- Opening Delimiter -

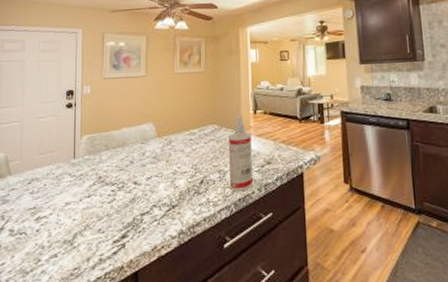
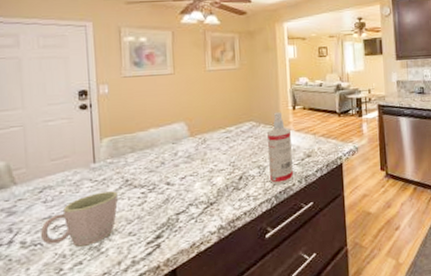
mug: none [25,187,91,240] -> present [40,191,118,248]

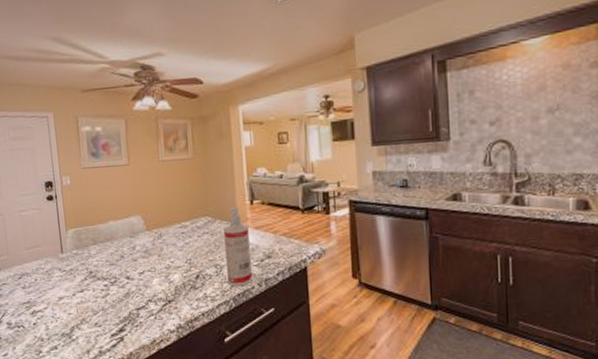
mug: present [40,191,118,248] -> none [21,282,84,333]

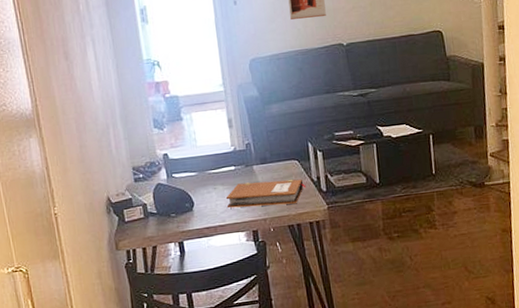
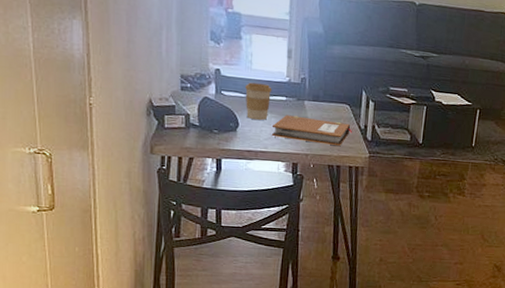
coffee cup: none [194,158,221,196] -> present [245,82,272,121]

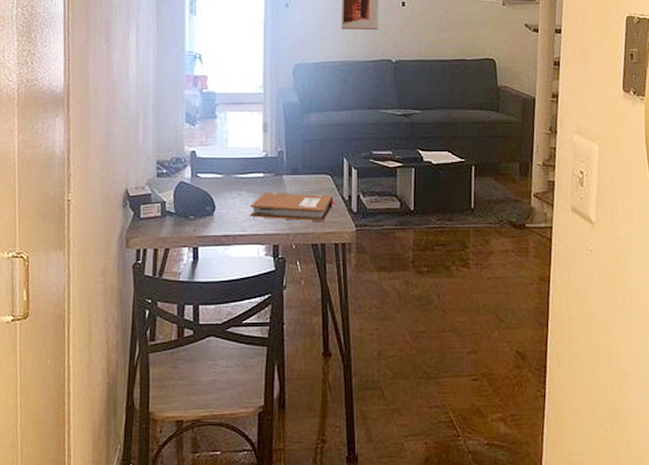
coffee cup: present [245,82,272,121] -> none [221,161,249,201]

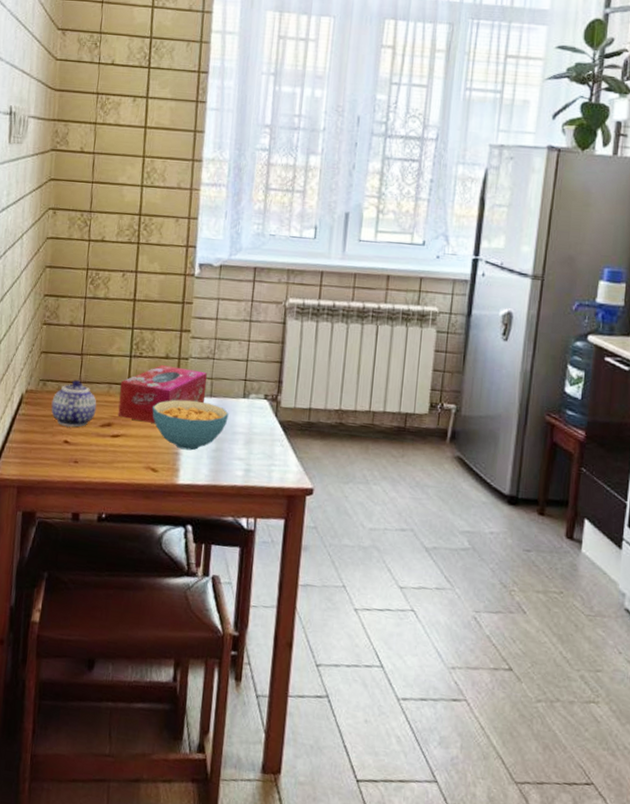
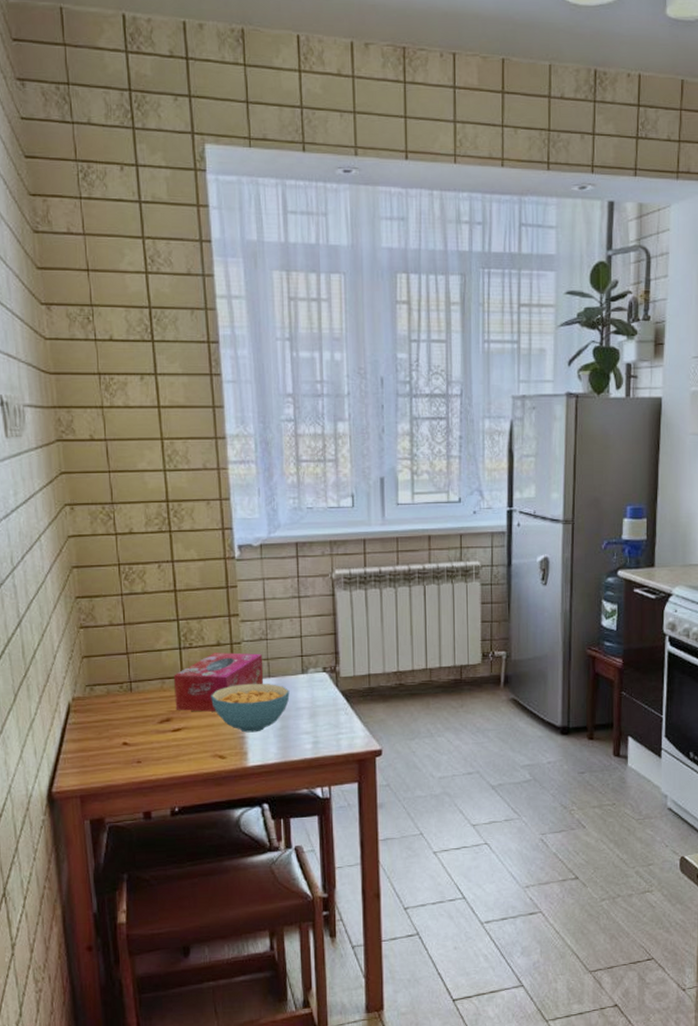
teapot: present [51,380,97,428] -> none [102,680,152,728]

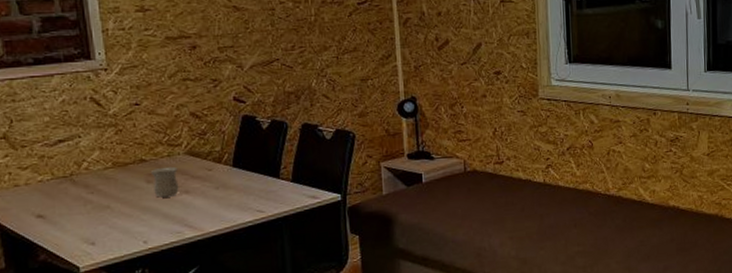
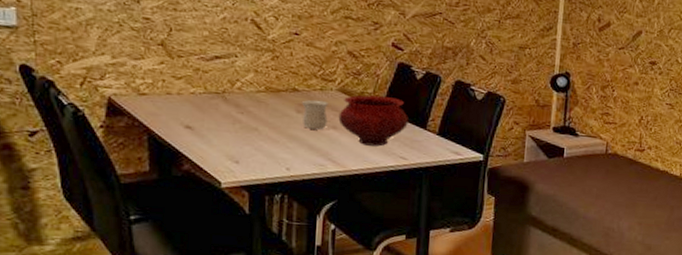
bowl: none [189,151,261,205] -> present [338,95,409,147]

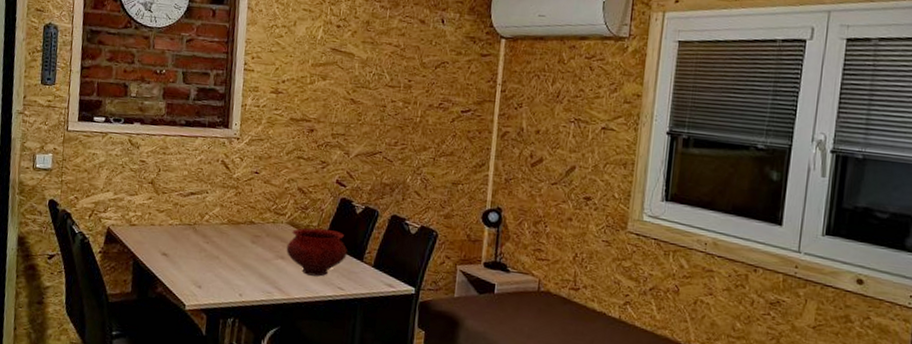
mug: present [301,99,329,130] -> none [256,231,279,260]

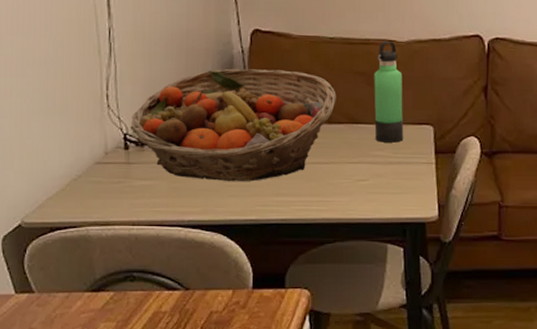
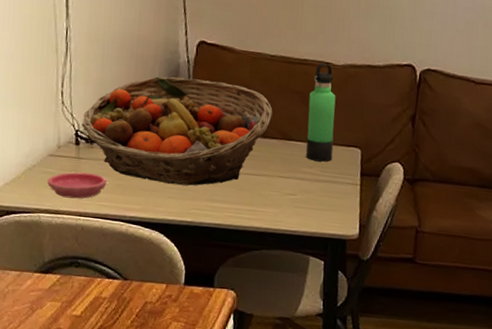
saucer: none [95,178,161,207] -> present [47,172,107,199]

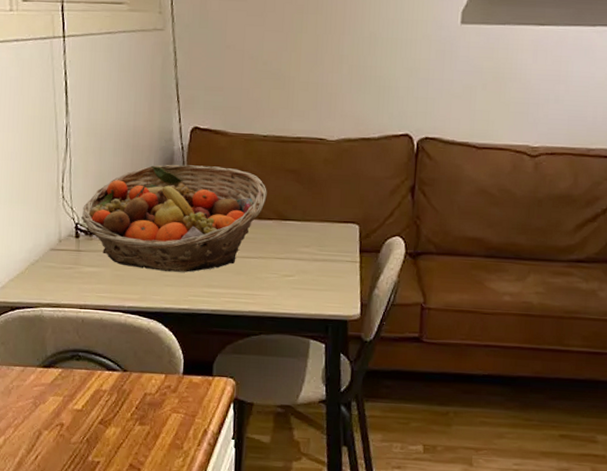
saucer: present [47,172,107,199] -> none [49,264,106,291]
thermos bottle: present [306,62,336,162] -> none [302,138,331,240]

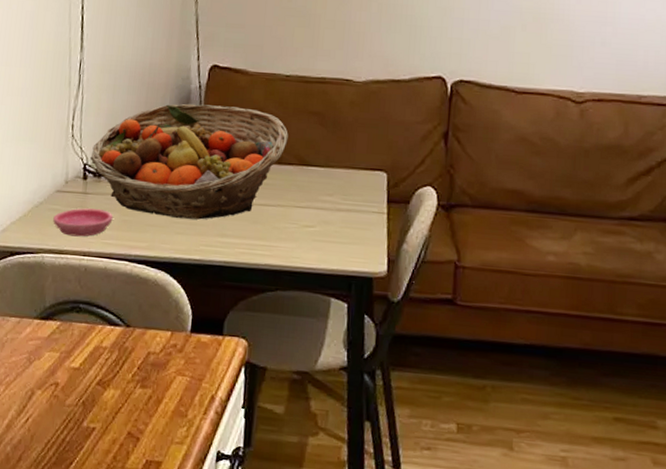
saucer: none [49,264,106,291] -> present [53,208,113,237]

- Closing Delimiter -

What is needed is a word-for-word transcription of all the entries, with the pictures dropped.

Problem solution —
mug: none [25,187,91,240] -> present [40,191,118,248]

mug: present [40,191,118,248] -> none [21,282,84,333]

coffee cup: none [194,158,221,196] -> present [245,82,272,121]

coffee cup: present [245,82,272,121] -> none [221,161,249,201]

teapot: present [51,380,97,428] -> none [102,680,152,728]

bowl: none [189,151,261,205] -> present [338,95,409,147]

mug: present [301,99,329,130] -> none [256,231,279,260]

saucer: none [95,178,161,207] -> present [47,172,107,199]

saucer: present [47,172,107,199] -> none [49,264,106,291]
thermos bottle: present [306,62,336,162] -> none [302,138,331,240]

saucer: none [49,264,106,291] -> present [53,208,113,237]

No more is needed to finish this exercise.